Chi è stato Angelo Quattrocchi

E quando Angelo, stanco delle sue peripezie underground tra Los Angeles e New York, incredibilmente ricco di esperienze e di idee, ma povero in canna (ma sembrava che la cosa non lo riguardasse: non ho mai più conosciuto una persona allegra e felice come lui, sempre senza una lira ma con migliaia di progetti per la testa. Grande Angelo!), decise di tornare in Italia, chiedendo alla leggendaria avvocatessa Beverly di venire con lui. Me li vidi sbarcare insieme a Roma, in via Fontana Liri 27, sulla Prenestina dove abitavo e chiedendo, come si usava allora, ospitalità. Io fui ben felice di averli in casa, perché Angelo era un ragazzo coltissimo e sensibilissimo a tutto (eccetto forse all’arte e agli artisti, con cui però sapeva convivere egregiamente), una vera enciclopedia dell’underground, dei movimenti alternativi e del femminismo americano. Angelo e Beverly vissero da me per qualche mese, sino a quando non trovarono, grazie ad un amico generoso, un appartamento, cioè una grande stanza, a Trastevere, in via Tittoni dove i due si istallarono facendone il loro campo (anzi, campeggio) di battaglia. Forse era il 1970 o anche 1971: in quella enorme stanza, con solo un grande letto, Angelo fece di tutto. Il luogo diventò il ritrovo degli hippy di tutta Italia, fondò una casa editrice alternativa, Malatempora, che pubblicò fondamentali libri alternativi, tra cui una decina dei suoi. Precedentemente aveva partecipato al maggio francese e poi unico bianco ovviamente, negli USA alla famosa rivolta indiana dei Sioux a Wounded Knee. Tra i molti libri che scrisse, tutti di carattere underground e alternativo, ebbe il tempo di scrivere un curioso romanzo Elisabeth Bathory. La torturatrice. Pare che Elisabeth Bathory, nobildonna ungherese, fu una delle donne più sanguinarie della Storia. Uccise, torturandole sadicamente oltre 600 ragazze. Ma se riesco a trovare il romanzo vi dirò qualcosa di più.
Beverly mi confessò che Angela Davis pianse quando lei lasciò gli USA per seguire Angelo a Roma. La grande leader femminista si sentì soprattutto tradita e umiliata perché tra la lotta politica e l’amore, Beverly aveva scelto l’amore. E a quei tempi per Angela Davis ciò era inammissibile.

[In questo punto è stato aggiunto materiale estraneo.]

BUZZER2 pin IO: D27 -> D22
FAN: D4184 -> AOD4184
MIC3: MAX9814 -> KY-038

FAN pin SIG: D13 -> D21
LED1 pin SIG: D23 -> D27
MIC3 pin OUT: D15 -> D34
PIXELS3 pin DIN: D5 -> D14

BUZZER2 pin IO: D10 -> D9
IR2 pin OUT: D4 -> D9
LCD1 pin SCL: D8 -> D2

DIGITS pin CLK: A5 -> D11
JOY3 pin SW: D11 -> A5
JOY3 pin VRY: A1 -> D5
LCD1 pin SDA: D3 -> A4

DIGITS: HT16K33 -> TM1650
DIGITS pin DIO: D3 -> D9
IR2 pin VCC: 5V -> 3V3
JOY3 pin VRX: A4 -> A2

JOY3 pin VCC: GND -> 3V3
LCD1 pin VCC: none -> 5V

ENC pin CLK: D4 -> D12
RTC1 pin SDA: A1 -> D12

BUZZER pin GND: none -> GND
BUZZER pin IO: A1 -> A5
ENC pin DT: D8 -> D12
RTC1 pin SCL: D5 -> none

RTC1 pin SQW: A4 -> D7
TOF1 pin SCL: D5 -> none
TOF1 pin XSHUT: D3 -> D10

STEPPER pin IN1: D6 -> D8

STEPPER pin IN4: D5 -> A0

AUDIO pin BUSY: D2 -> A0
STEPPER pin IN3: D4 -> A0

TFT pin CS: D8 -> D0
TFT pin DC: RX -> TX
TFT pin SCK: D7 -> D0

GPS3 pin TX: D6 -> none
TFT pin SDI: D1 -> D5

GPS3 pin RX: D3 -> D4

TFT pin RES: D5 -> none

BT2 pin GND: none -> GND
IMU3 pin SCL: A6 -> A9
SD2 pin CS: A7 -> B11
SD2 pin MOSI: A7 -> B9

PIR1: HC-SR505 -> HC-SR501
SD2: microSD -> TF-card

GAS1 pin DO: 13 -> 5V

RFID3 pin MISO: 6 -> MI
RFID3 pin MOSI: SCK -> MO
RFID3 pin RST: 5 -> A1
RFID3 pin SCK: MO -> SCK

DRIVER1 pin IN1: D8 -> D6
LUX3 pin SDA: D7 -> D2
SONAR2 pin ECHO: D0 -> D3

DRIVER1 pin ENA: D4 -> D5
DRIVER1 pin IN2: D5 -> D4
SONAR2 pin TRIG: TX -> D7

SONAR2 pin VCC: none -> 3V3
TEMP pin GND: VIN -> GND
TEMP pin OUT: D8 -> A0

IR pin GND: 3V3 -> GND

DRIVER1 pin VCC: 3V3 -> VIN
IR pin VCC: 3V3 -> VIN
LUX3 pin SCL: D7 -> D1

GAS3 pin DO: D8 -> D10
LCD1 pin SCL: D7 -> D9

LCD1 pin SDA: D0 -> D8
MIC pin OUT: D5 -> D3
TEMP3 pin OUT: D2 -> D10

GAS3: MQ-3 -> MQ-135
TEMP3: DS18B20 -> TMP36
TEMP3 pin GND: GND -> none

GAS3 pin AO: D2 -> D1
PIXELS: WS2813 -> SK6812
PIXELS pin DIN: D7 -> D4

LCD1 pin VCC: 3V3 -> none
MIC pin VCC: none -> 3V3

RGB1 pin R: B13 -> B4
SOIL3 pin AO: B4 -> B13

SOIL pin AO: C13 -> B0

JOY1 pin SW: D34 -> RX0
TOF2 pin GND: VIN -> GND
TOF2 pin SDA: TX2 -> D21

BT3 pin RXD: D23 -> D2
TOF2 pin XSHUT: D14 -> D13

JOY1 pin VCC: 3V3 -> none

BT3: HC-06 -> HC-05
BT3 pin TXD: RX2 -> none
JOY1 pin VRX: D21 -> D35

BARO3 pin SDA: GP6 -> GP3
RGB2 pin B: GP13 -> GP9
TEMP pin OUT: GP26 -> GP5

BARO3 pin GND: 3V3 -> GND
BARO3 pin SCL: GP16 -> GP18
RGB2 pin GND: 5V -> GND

Quando nei primi anni ’70 lasciai Roma per Milano, persi gradualmente i contatti con Angelo Quattrocchi. Lo seguii come potevo, qualche telefonata e via, ma le nostre strade erano diverse. Lui, con i suoi scritti e la casa editrice era diventato un protagonista di tutti gli alternativi e grande frequentatore dei Centri Sociali. Io cercavo faticosamente, nei primi anni milanesi di promuovere e far sopravvivere Flash Art. E con lui anche me.

Tracy Sims in tribunale con i suoi avvocati: Malcolm Berstein (sinistra), Beverly Axelrod (centro) e Patrick Hallinan (destra).

PS. Alcune frasi celebri di Angela Davis (da Wikipedia):

“Il cammino verso la libertà è sempre stato tormentato dalla morte.”

“Devi comportarti come se fosse possibile cambiare radicalmente il mondo e devi farlo costantemente.”

“Le donne di colore hanno dovuto sviluppare una visione più ampia della società di qualunque altro gruppo sociale: devono infatti avere a che fare e comprendere uomini bianchi, donne bianche e uomini di colore. E devono venire a patti con se stesse.”